Hundert Jahre Krieg in der Saarregion

Auf die langjährige friedliche Phase folgten einhundert Jahre, die geprägt waren von Krieg, Verwüstung und Not. Der Dreißigjährige Krieg wütete an der Saar besonders stark: Zwar kam es hier nicht zu größeren Schlachten, aber andauernde Truppendurchzüge, Besatzungen, Plünderungen und sinnlose Gewalt entvölkerten das ganze Land. Franzosen, Kaiserliche, Spanier und Schweden sorgten für grausame Verheerungen.
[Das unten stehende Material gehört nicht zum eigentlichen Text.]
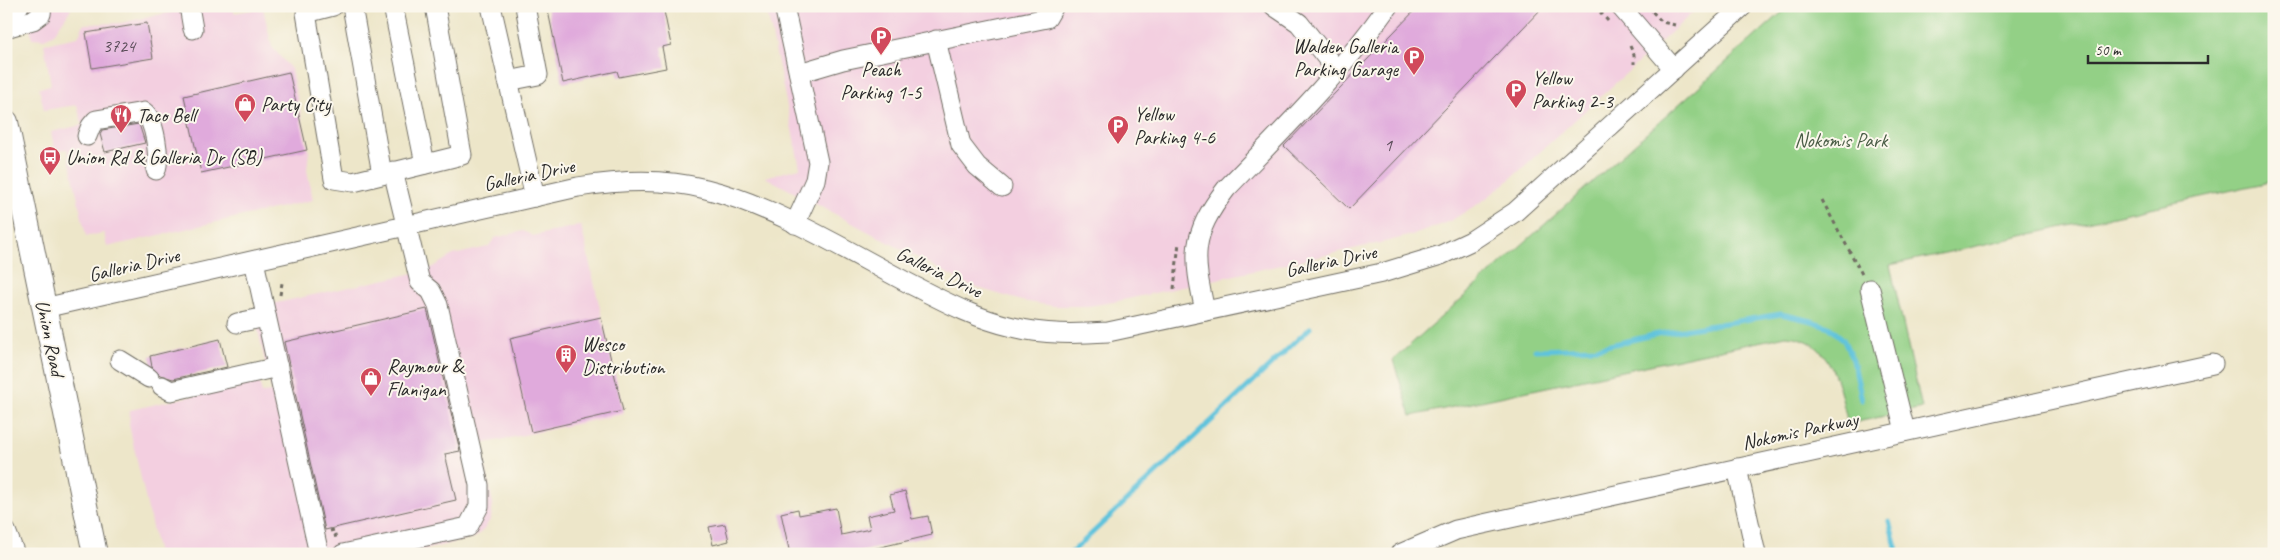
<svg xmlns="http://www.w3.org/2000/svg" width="2280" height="560" viewBox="0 0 2280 560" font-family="Caveat,sans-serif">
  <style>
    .built { fill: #f3cfe0 }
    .green { fill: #93d086; stroke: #5f7e58 }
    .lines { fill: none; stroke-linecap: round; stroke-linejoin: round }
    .stream { stroke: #5fc3dc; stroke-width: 5 }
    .building { fill: #e0aadc }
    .minor-casing { stroke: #6f6c62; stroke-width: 21 }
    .major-casing { stroke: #6f6c62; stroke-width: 26 }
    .path { stroke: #6f6c62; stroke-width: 3; stroke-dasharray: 4 4; stroke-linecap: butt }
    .minor { stroke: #fff; stroke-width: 19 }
    .major { stroke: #fff; stroke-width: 24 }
    .labels { text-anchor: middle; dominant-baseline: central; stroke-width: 4; stroke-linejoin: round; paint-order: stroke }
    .number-label { font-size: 18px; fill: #584b57 }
    .poi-label { font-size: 20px; fill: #2b2b2b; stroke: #fbf7ec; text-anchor: start }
    .park-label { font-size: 20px; fill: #4a5d46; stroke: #fbf7ec }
    .street-label { font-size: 20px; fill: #2b2b2b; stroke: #fbf7ec }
  </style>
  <rect width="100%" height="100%" fill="#fbf7ec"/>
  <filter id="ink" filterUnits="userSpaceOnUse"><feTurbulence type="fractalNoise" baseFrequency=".02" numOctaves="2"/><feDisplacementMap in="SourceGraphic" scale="10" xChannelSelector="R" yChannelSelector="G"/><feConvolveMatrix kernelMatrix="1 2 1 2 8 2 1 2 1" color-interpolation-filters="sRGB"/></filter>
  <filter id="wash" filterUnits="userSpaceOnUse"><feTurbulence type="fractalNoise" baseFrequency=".0096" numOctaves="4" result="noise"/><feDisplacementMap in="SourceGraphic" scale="20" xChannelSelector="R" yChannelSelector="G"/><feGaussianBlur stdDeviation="1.12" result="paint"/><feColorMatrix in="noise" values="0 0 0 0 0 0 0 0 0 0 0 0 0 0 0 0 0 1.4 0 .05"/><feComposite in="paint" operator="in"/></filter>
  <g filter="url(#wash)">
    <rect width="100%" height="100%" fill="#ede6c9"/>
    <g class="built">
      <path d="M26,6H73L53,35L44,39L32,38Z"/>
      <path d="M199,6H233L234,13L263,8L272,47L291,69L309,151L307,170L313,200L107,247L104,233L86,236L67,149L55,151L51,132L82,125L77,105L44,110L39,88L51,85L44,44L78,37L84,24L121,23Z"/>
      <path d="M766,6H1700L1507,182L1480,203L1450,221L1419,233L1389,241L1114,302L1088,306H1054L1022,301L971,286L765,177L800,168Z"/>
      <path d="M581,225L624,414L481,444L493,504L491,518L485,528L476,537L408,554H158L129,425L130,410L259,381L262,393L272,392L253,308L428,270L453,255L488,247L495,238L523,231L533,236Z"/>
    </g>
    <path class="green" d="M1789,6H2274V181L1890,265L1922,408L1848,424C1839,388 1833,338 1786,336L1411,416L1393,360Z"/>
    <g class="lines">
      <g class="stream">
        <path d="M1535,350L1597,348L1658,334L1781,314L1812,321L1829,327L1843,339L1853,360L1862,400"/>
        <path d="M1889,521L1898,554"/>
        <path d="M1070,554L1310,328"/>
      </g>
    </g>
    <g id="blocks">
      <g class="building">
        <path d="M547,6H663L671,45L662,47L666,68L619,77L617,71L563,83Z"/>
        <path d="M1419,6H1544L1349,209L1284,146Z"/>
        <path d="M147,23L153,58L92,68L86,33Z"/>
        <path d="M289,72L307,150L201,173L184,96Z"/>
        <path d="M139,124L145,143L105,152L100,134L102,130Z"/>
        <path d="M427,309L460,451L445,454L456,500L325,530L284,342Z"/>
        <path d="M601,317L623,411L531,432L510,338Z"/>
        <path d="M220,339L227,367L173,379L160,375L152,367L150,356Z"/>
        <path d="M905,491L912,519L928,516L932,535L851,554H790L781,513L798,509L799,515L836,508L841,535L870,529L867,516L894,510L890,495Z"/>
        <path d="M725,524L729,541L713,545L709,527Z"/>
      </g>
    </g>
  </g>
  <g filter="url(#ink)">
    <use href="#blocks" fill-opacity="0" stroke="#6f6c62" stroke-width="1"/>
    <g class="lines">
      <g class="minor-casing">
        <g id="minor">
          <path d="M189,6L193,29"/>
          <path d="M333,6L306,13L334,179L353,182L462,155L435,6"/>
          <path d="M352,6L382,174"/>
          <path d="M393,6L425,164"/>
          <path d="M491,6L535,197"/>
          <path d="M784,6L818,162L815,180L795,224"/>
          <path d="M1274,6L1299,23L1338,72"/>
          <path d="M1620,6L1674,69"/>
          <path d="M6,9L19,6"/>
          <path d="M6,28L33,20L41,14L42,6"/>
          <path d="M936,40L961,145L977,166L1002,187"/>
          <path d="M799,73L843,60L1042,19L1047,18L1054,6"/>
          <path d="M508,81L538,75L525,6"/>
          <path d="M87,136L91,126L96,120L144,112C155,120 160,157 156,170"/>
          <path d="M254,261L319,554"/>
          <path d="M1870,289L1905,431"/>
          <path d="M44,308L578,187C621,180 663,178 706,189C775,206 849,252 912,285C945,302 977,319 1013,327C1044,335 1077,334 1108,332L1382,273L1441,255L1471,241L1515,212L1743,6"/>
          <path d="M1205,311C1193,256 1190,236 1226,189C1283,130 1341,73 1388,6"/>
          <path d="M237,323L266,317"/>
          <path d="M120,360L149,378"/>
          <path d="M162,386L171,391L278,367"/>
          <path d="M1737,468L1756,554"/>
          <path d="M6,531L15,554"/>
          <path d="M343,554L468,527L479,506V485L438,305L431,291L420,282L393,171"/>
          <path d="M1400,554L1456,530L2213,364"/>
        </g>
      </g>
      <g class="major-casing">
        <path id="major" d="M6,122L95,554"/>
      </g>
      <g class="path">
        <path d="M1595,6L1608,21"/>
        <path d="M1647,6L1662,22L1675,25"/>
        <path d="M1630,46L1634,55V64"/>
        <path d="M1822,200L1863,276"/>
        <path d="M1174,289L1179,242"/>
        <path d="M280,295L282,283"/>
        <path d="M330,531L334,530L336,539"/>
      </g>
      <use href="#minor" class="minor"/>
      <use href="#major" class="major"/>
    </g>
  </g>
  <defs>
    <g id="parking-pin" transform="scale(1.125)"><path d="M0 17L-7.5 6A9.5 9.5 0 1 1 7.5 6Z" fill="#d1495b" stroke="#fbf7ec"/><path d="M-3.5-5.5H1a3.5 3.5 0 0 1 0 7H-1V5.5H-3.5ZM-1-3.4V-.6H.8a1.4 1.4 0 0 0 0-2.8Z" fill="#fff"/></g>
    <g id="shop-pin" transform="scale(1.125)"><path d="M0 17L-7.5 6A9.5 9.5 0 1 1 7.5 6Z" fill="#d1495b" stroke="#fbf7ec"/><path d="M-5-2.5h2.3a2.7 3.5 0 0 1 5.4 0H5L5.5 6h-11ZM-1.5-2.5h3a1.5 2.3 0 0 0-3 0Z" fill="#fff"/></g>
    <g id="restaurant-pin" transform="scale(1.125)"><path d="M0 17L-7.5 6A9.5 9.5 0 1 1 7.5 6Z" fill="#d1495b" stroke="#fbf7ec"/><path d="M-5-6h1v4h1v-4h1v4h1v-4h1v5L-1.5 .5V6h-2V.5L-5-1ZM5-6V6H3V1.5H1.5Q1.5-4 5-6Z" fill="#fff"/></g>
    <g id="bus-pin" transform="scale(1.125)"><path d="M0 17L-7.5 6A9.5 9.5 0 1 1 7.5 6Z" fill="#d1495b" stroke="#fbf7ec"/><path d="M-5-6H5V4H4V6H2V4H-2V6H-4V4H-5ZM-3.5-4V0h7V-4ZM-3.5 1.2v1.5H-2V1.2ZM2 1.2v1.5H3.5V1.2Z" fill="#fff"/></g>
    <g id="building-pin" transform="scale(1.125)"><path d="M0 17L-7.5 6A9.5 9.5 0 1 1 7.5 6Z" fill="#d1495b" stroke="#fbf7ec"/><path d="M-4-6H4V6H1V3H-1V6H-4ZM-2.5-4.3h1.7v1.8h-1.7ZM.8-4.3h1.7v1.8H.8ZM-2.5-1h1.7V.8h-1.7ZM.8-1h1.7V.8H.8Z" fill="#fff"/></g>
  </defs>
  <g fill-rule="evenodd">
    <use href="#parking-pin" x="881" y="37"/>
    <use href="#parking-pin" x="1414" y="57"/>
    <use href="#parking-pin" x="1516" y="90"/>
    <use href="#shop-pin" x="245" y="104"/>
    <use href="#restaurant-pin" x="121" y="115"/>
    <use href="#parking-pin" x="1118" y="126"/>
    <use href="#bus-pin" x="50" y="157"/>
    <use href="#building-pin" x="566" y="355"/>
    <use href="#shop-pin" x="371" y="378"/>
  </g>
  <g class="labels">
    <g class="number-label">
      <text x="119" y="46">3724</text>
      <text x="1388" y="145">1</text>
    </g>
    <g class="poi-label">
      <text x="1398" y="46" text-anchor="end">Walden Galleria<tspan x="1398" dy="23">Parking Garage</tspan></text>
      <text x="881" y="69" text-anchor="middle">Peach<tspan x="881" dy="23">Parking 1-5</tspan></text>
      <text x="1532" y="78">Yellow<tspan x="1532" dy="23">Parking 2-3</tspan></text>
      <text x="261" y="104">Party City</text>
      <text x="1134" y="114">Yellow<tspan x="1134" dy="23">Parking 4-6</tspan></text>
      <text x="137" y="115">Taco Bell</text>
      <text x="66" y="157">Union Rd &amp; Galleria Dr (SB)</text>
      <text x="582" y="344">Wesco<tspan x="582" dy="23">Distribution</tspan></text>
      <text x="387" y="366">Raymour &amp;<tspan x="387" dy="23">Flanigan</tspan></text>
    </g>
    <g class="park-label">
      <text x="1841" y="140">Nokomis Park</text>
    </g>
    <g class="street-label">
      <text transform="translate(529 175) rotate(-12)">Galleria Drive</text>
      <text transform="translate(1331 261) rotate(-12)">Galleria Drive</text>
      <text transform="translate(134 265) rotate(-13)">Galleria Drive</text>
      <text transform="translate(939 272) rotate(26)">Galleria Drive</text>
      <text transform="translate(50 338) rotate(78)">Union Road</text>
      <text transform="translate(1800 431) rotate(-12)">Nokomis Parkway</text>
    </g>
  </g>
  <rect width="2280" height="560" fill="none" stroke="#fbf7ec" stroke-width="25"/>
  <path d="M2088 55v8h120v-8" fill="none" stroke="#2b2b2b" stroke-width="2.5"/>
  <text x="2095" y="55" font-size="15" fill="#2b2b2b" stroke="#fbf7ec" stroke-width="4" paint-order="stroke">50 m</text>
</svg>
Die Zeit der ruhenden Waffen nach dem Krieg währte nur kurz. Der Sonnenkönig Ludwig XIV. verfolgte eine aggressive Expansionspolitik. Er dehnte im Zuge der Reunionskriege im Zeitraum von 1667 bis 1697 die Grenzen weit nach Osten aus. Viele Städte wie Ottweiler oder Merzig wurden von den durchziehenden Heeren verwüstet. Auch das heutige Alt-Saarbrücken wurde im Jahre 1677 völlig niedergebrannt. Das Gebiet an der Saar wurde schließlich als Teil der Province de la Sarre in den französischen Staat integriert. Zur Absicherung der Grenze errichtete Festungsbaumeister Vauban ab 1680 die Festungsstadt Saarlouis. Mit dem Frieden von Rijswijk 1697 fiel die Saarregion wieder an das Heilige Römische Reich Deutscher Nation zurück.